Terça-feira, 19 Março

«120 Battements par Minute» (120 Batimentos por Minuto) por André Gonçalves

Desde o seu início, que parece seguir uma lógica de filme de golpe – uma ação contra os “bem comportados”, contra o status quo, que 120 Batimentos por Minuto surge até nós, não (apenas) como um mero objeto formalmente bonito, mas como ele mesmo, um ato de rebeldia contra o bom comportamento. Uma ação ativista contra o espectador passivo, que continua a condenar certos comportamentos “sujos”, associando-os ao VIH/SIDA. É um esforço glorioso, que talvez peque por ironicamente, ceder um pouco mais ao familiar assim que o ramo pessoal se sobrepõe ao ramo político… mas já vamos aí.  

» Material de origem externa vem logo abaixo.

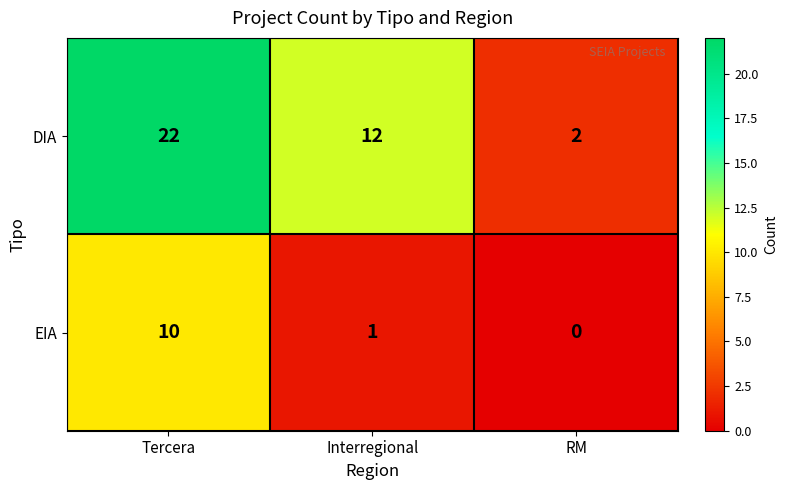

Is it true that EIA equals -5 at RM?

False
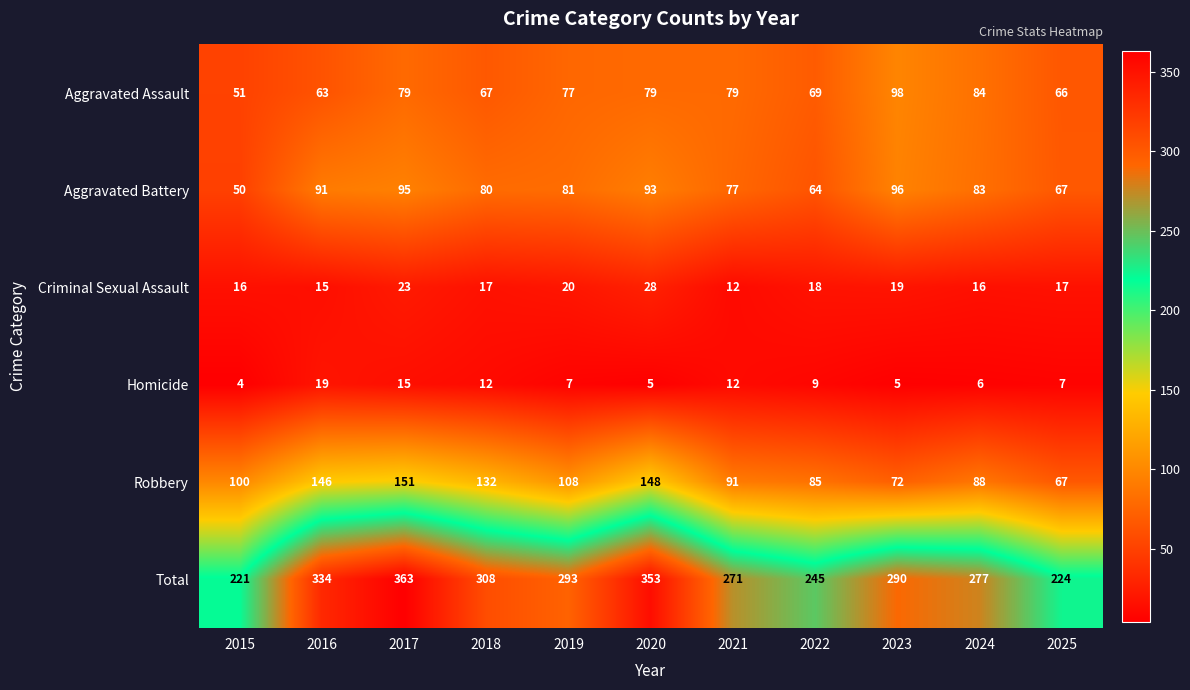

At which label does Criminal Sexual Assault reach its peak?

2020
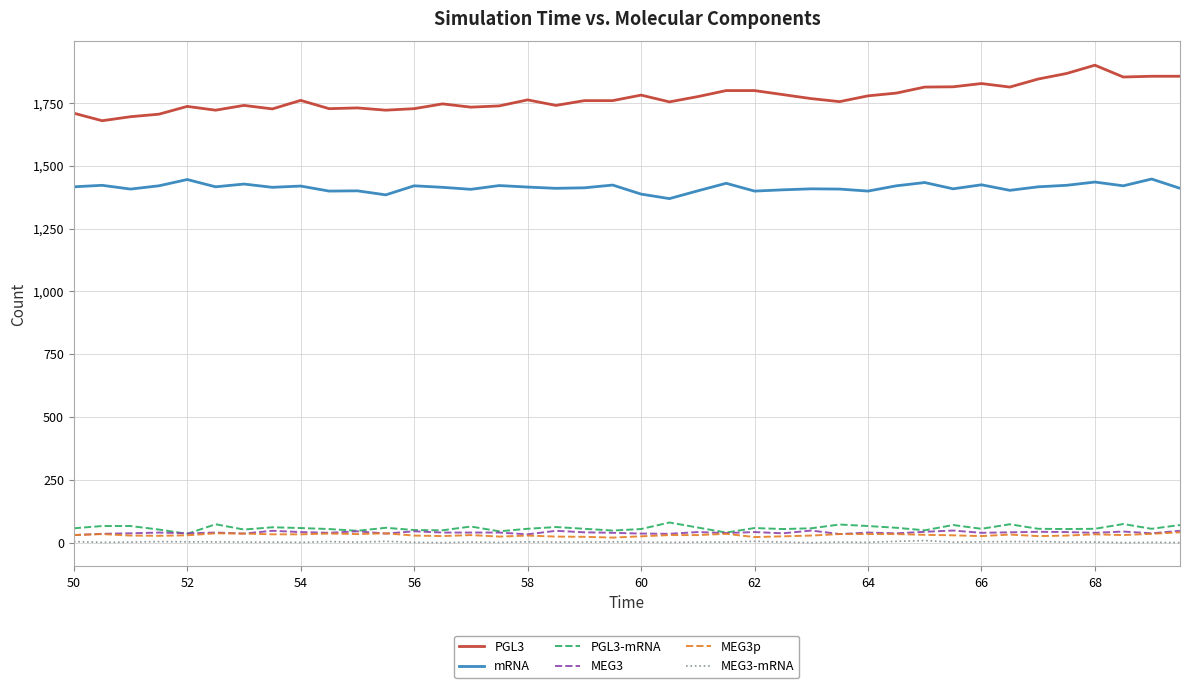

Which series has the largest range (max minus min)?

PGL3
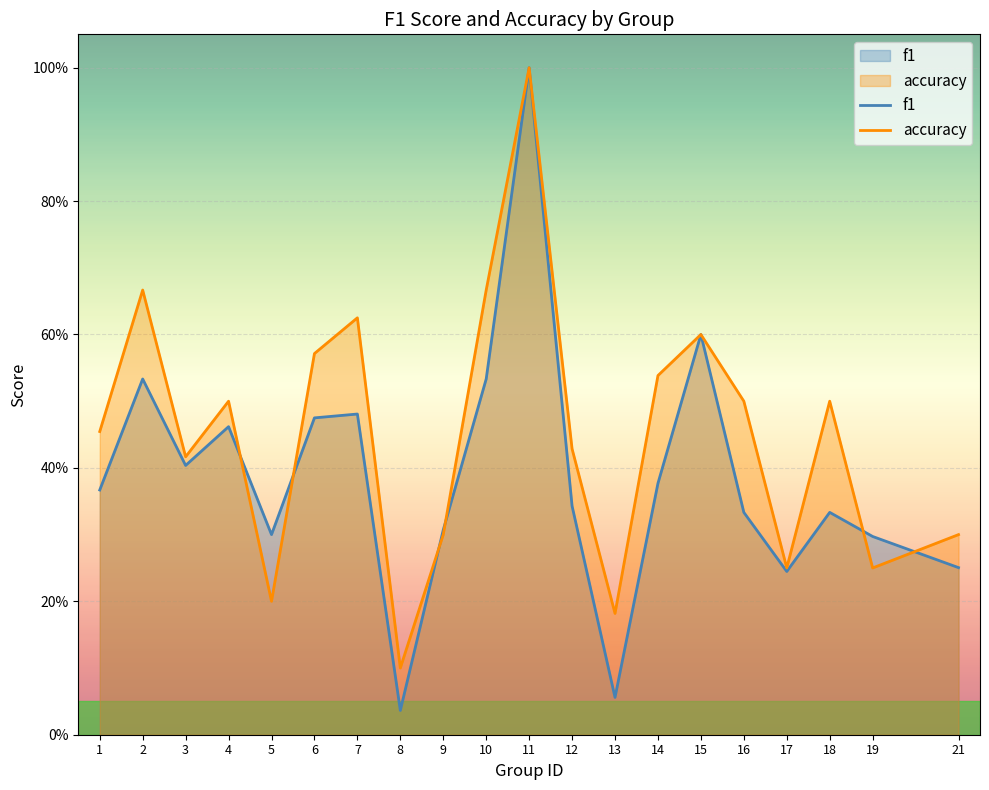

Which series has the largest range (max minus min)?

f1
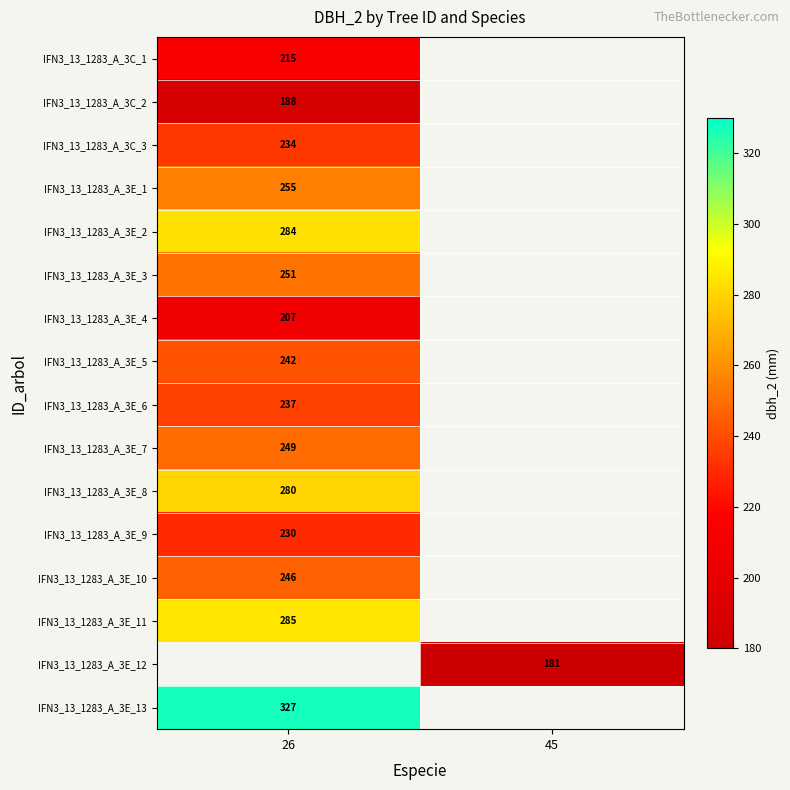

Between 45 and 26, which is larger?

26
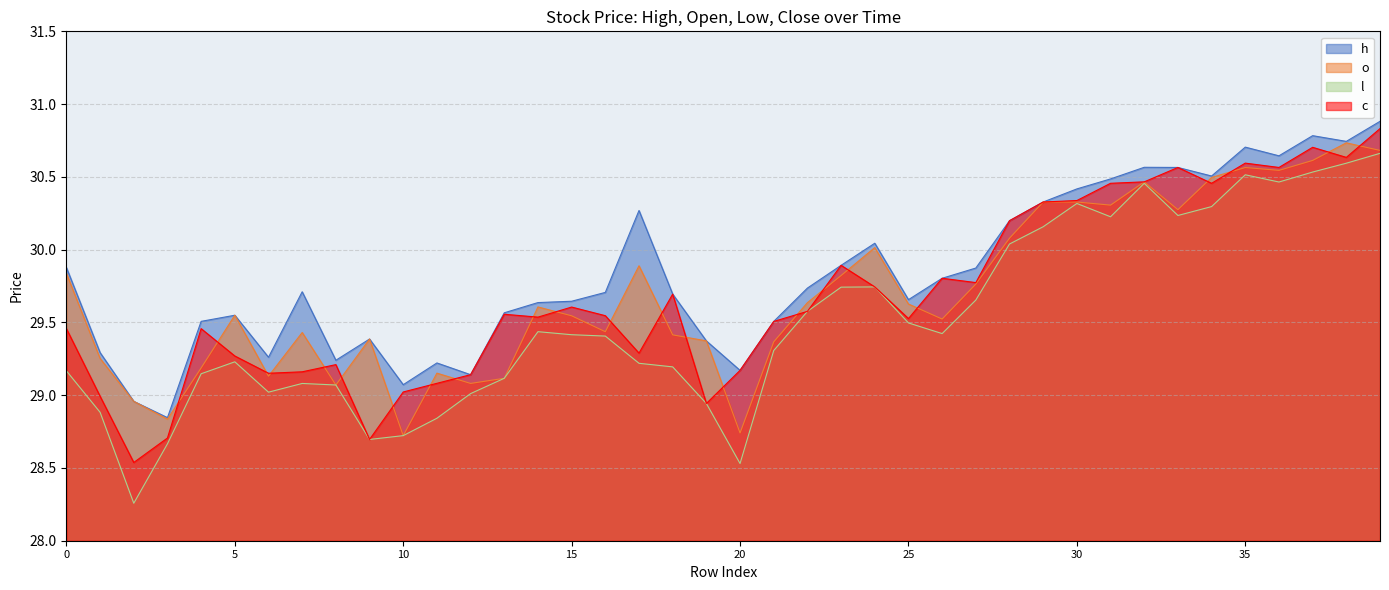

Where is the first local maximum for h?

5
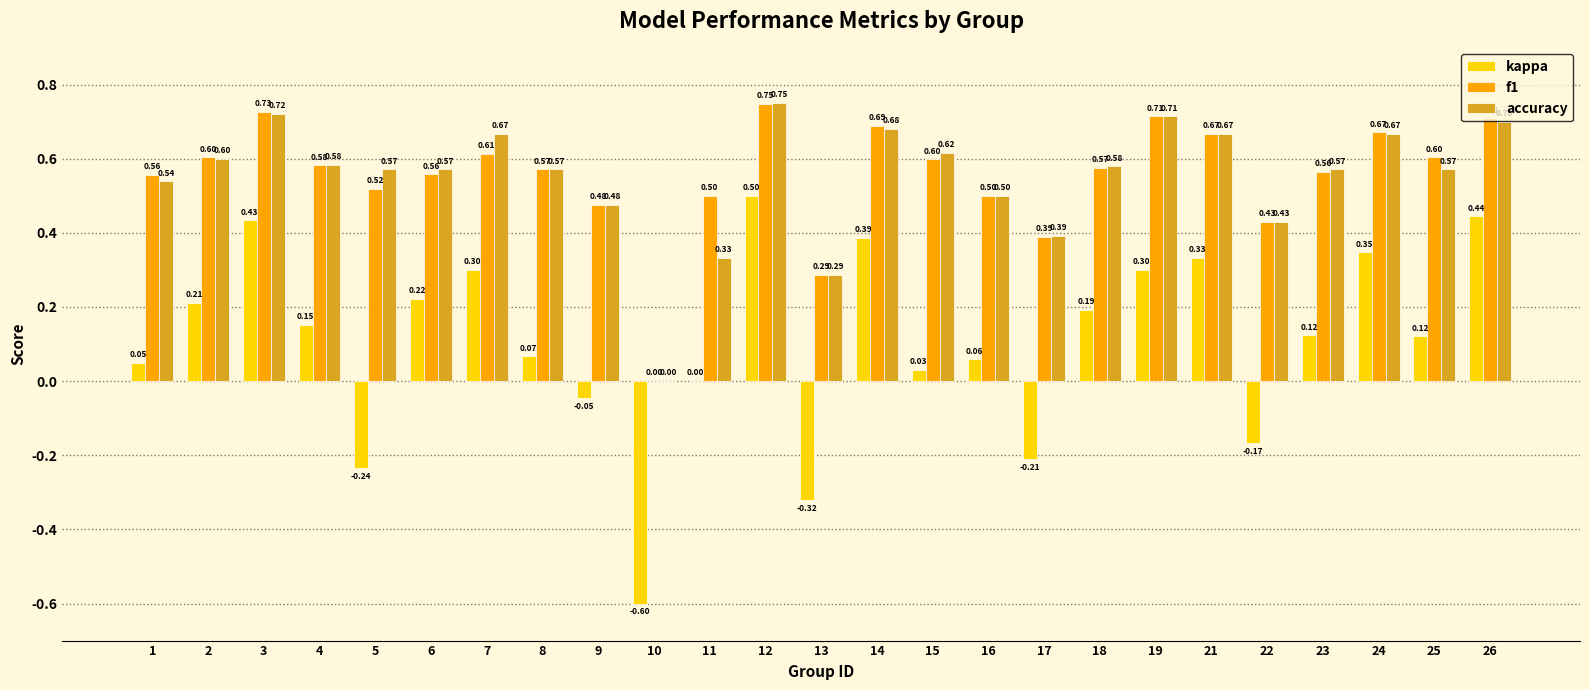

What is the average value of the f1 series?

0.6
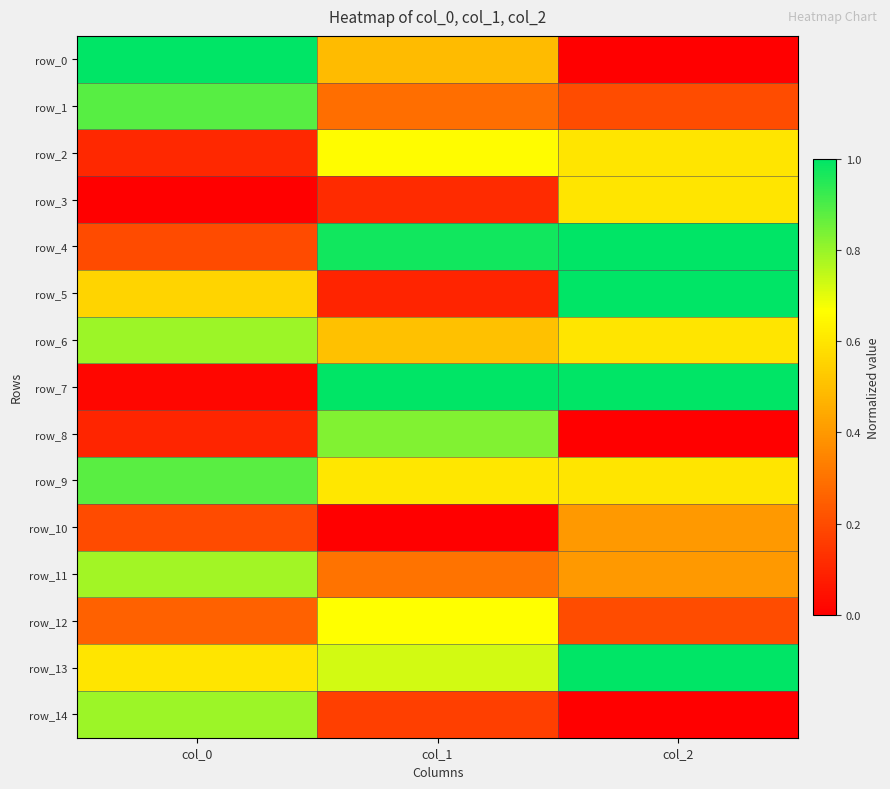

Between col_1 and col_2, which series saw the biggest shift?

row_5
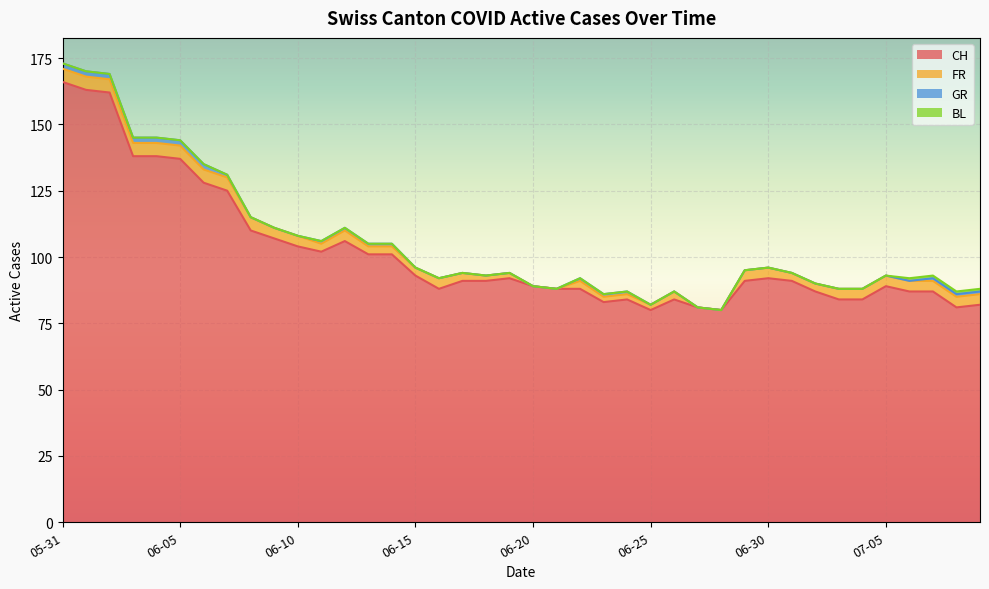

At how many categories does at least one series exceed 17?

40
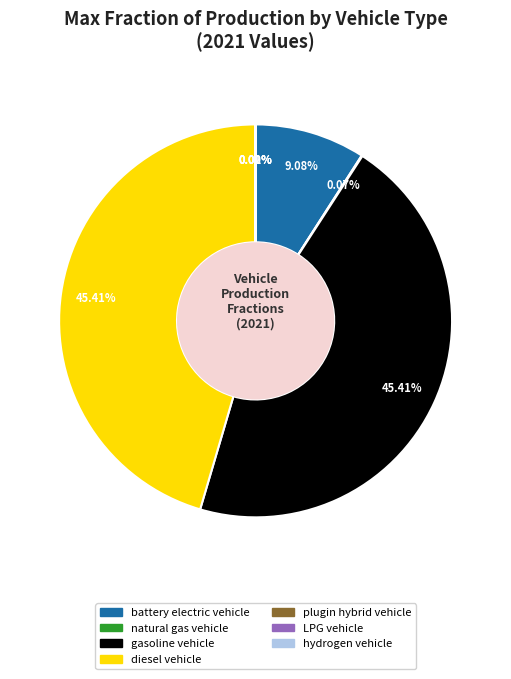

Does battery electric vehicle account for over 50% of the chart?

No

Falamos então da “ACT UP” de Paris, organização, por muitos vista como “radical”, ao exigir explicações com “sangue” figurativo, tentando assim chamar atenção do Poder, para que apoie os ditos grupos de risco, com o objetivo de controlar a praga mais memorável do século XX. Essa será, como todos nós saberemos, uma luta inglória, dado que ainda hoje temos um problema com este vírus. Falamos concretamente da presença de homossexuais nesta tragédia global, mas não só. O realizador Robin Campillo faz várias vezes questão de lembrar que houve outras vítimas, com a inclusão de um doente hemofílico e a sua mãe na organização embora os homossexuais tenham sido efetivamente os estigmatizados por excelência, e aqui, de facto, tomam então palco central – numa história de amor serodiscordante sui generis. 

Campillo já tinha provado saber jogar com várias temáticas (ver o ainda melhor – i.e. mais compacto e ainda mais inconformista – Eastern Boys), e aqui, o que chama realmente a atenção é precisamente o jogo entre a luta e a festa. De certo modo, é precisamente isto o resumo de toda a vivência de uma comunidade, que, de há umas décadas para cá, aprendeu a viver com a morte de muito perto – e teve obrigatoriamente que aprender a lutar contra ela – e é essa luta contra a morte que vemos os mesmos corpos fazer quer nos desfiles da marcha de orgulho e nos atos heróicos contra as farmacêuticas hipócritas, quer na noite. Corpos tendencialmente plásticos, desprovidos de uma noção de compromisso para a eternidade, pois aprenderam a superar essa grande barreira, que foi ditada praticamente como sentença. Aqui, o corpo sacrificado de Nashuel Pérez Biscayart é sem dúvida o mais memorável. O seu sonho de ver o rio Sena vermelho é posto em prática por Campillo, e aí o filme atinge o seu êxtase, pedindo praticamente um fade to black… não existe, pois claro, porque ainda falta tempo na fita: existe uma outra libertação, uma catarse obrigatória, e… sim, bem comportada q.b., a impôr-se no programa e no tempo do espectador, a gerar todo um diálogo com uma panóplia de filmes sobre a doença terminal.

Há espaço para uma dança final, já solitária, fazendo aqui uma montagem com uma cena de sexo – perante o que foi visto antes, parece uma transição redundante, repetitiva. Mas ficamos com o filme (e ele fica connosco, nem que seja às postas), e com a confirmação, agora mainstream, que Campillo é um senhor capaz de operar sobre qualquer género (lembrar também Les Revenants!) para nos trazer uma verdade concretizada em tela. E se estes três filmes servirem de padrão, haverá sempre uma dose generosa de cinema à nossa espera.